After taking a month off to gain some weight, pick some fights and prepare to tear down the happy relationship they'd spent more than four years creating for "Blue Valentine," Gosling and Williams showed up for work at the Radisson in King of Prussia, Pa. They'd finished shooting their film couple's courtship, a loose, spontaneous experience full of song, dance and lovemaking, now all fully sanctioned by the MPAA.
But now it was time to shoot the uglier half of the film, which opened last week, the half in which the relationship is mired in tension and resentment. "Blue Valentine" director Derek Cianfrance had taken one of the Radisson's fantasy suites and heightened it to create the Future Room, the dark nightmare in chrome where the movie's weary lovers go to take one last stab at romance. Neither actor had seen the room before the cameras rolled, and they opened the door, soaking in a decorating scheme that Gosling likens to the "inside of a robot's vagina."
"We had a four-hour conversation about why we couldn't shoot in that room," Williams, 30, says.
"But we were just trying to stave off the inevitable," Gosling, 30, adds. "More than anything, we were afraid of what we had to do."
What they had to do was begin the disintegaration of the couple's marriage.
Together, Williams, sporting a short haircut she calls a "Ryan" in honor or her costar, and Gosling talk about what it took to create one of the year's most memorable couplings.
After being with this movie for so many years, what was it like on the first day of shooting?
Williams: It was this exhilarating combination of dread and anticipation.

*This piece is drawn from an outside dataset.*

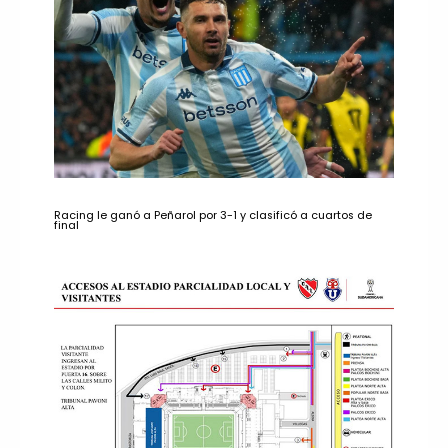
Racing le ganó a Peñarol por 3-1 y clasificó a cuartos de
final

Gosling: With so much buildup, you put a lot of pressure on yourself.
Williams: And I always wanted to make the movie because I loved the script so much. Then I show up for work and Derek says, "I wrote that script 12 years ago. It's dead to me. If you say the words, I'm going to be bored. You better surprise me." And I was floored. But that didn't bother you at all, right?
Gosling: I can't remember my lines. So when someone says they're throwing out the script, I'm loving life.
Williams: I was literally on the edge of my seat every day, wondering what was going to happen and if I was going to be quick enough.
Gosling: Really? You said that, but I never really believed it.
Williams: No. [Laughs self-consciously] That's true.
Gosling: Even after a couple of days when you realized that what you were doing was working?
Williams: No. I mean, it's exciting when you catch yourself in the moment and realize you're not thinking and words are coming out of your mouth and you've never done that before. And I feel like I grew so much. But it never stopped being terrifying.
Gosling: Remember that girl at the ice cream shop?
Williams: Wasn't she great?
Gosling: We had this night where we were supposed to do whatever we want. There's an ice cream parlor open late, so we go in and order ice cream and they're filming us. So imagine this: You're 16, working at an ice cream parlor …
Williams: In the middle of Pennsylvania …
Gosling: And two actors …
Williams: Both of whom you recognize …
Gosling: One of whom you recognize and the other you're not sure if it's Ryan Reynolds or not, walk in and order ice cream. And Michelle, in character, says, "I used to work here." And the girl doesn't miss a beat. She says, "Oh, really? Was this machine broken back then? Because I can never get this thing to work."
Williams: I've been back to that ice cream parlor since.
How was the ice cream?
Williams: Good as when I worked there. [Laughs]
Have you found people taking sides with one character or the other after seeing the movie?
Williams: I get both. Do you?
Gosling: People are passionate about it either way. A lot of guys are like, "I can't believe she left you." Others tell me, "Your character was the worst. He never gave her a second to even breathe." What's great about the film is you see your own experience in it. And then you start to personalize it.
Williams: When I first agreed to do the film, I asked Derek, "How am I going to leave him? Because I'm going to have a whole army of women at my door." It's hard to have sympathy for the one who leaves.
Gosling: But they were stuck in this cycle. Something had to change.
Williams: Derek always told me that Cindy's the hero of the story because she's the one brave enough to make a change. Because I said to him, in my experience, by and large, women don't leave men who are essentially excellent fathers. So I didn't know how to make it real.
Gosling: But you did.
Williams: Basically, the crux of the movie is that when you're a teenager or a young adult, you say, "When I grow up, I'm not going to be anything like my parents. I'm going to get the hell out of here and I'm going to reinvent myself, and you won't be able to see their shadow anywhere inside of me."
And then you wake up in your relationship and you think, "I am my mom and I married my dad. How did that happen, when all I wanted to do was get away and be my own person? They're there. One's living inside of me and I'm sleeping with the other."
And Cindy realizes she's in the middle of playing this out. And she knows how the story's going to end. So if she doesn't make a change, she may as well go on autopilot for the rest of her life.
Gosling: And there's hope because there's a change. It's a happy ending in the sense that they were able to break out of the pattern. Only good can come from that.
Williams: The future's going to look better.
Gosling: It's going to look better than the future in that hotel room, I can tell you that.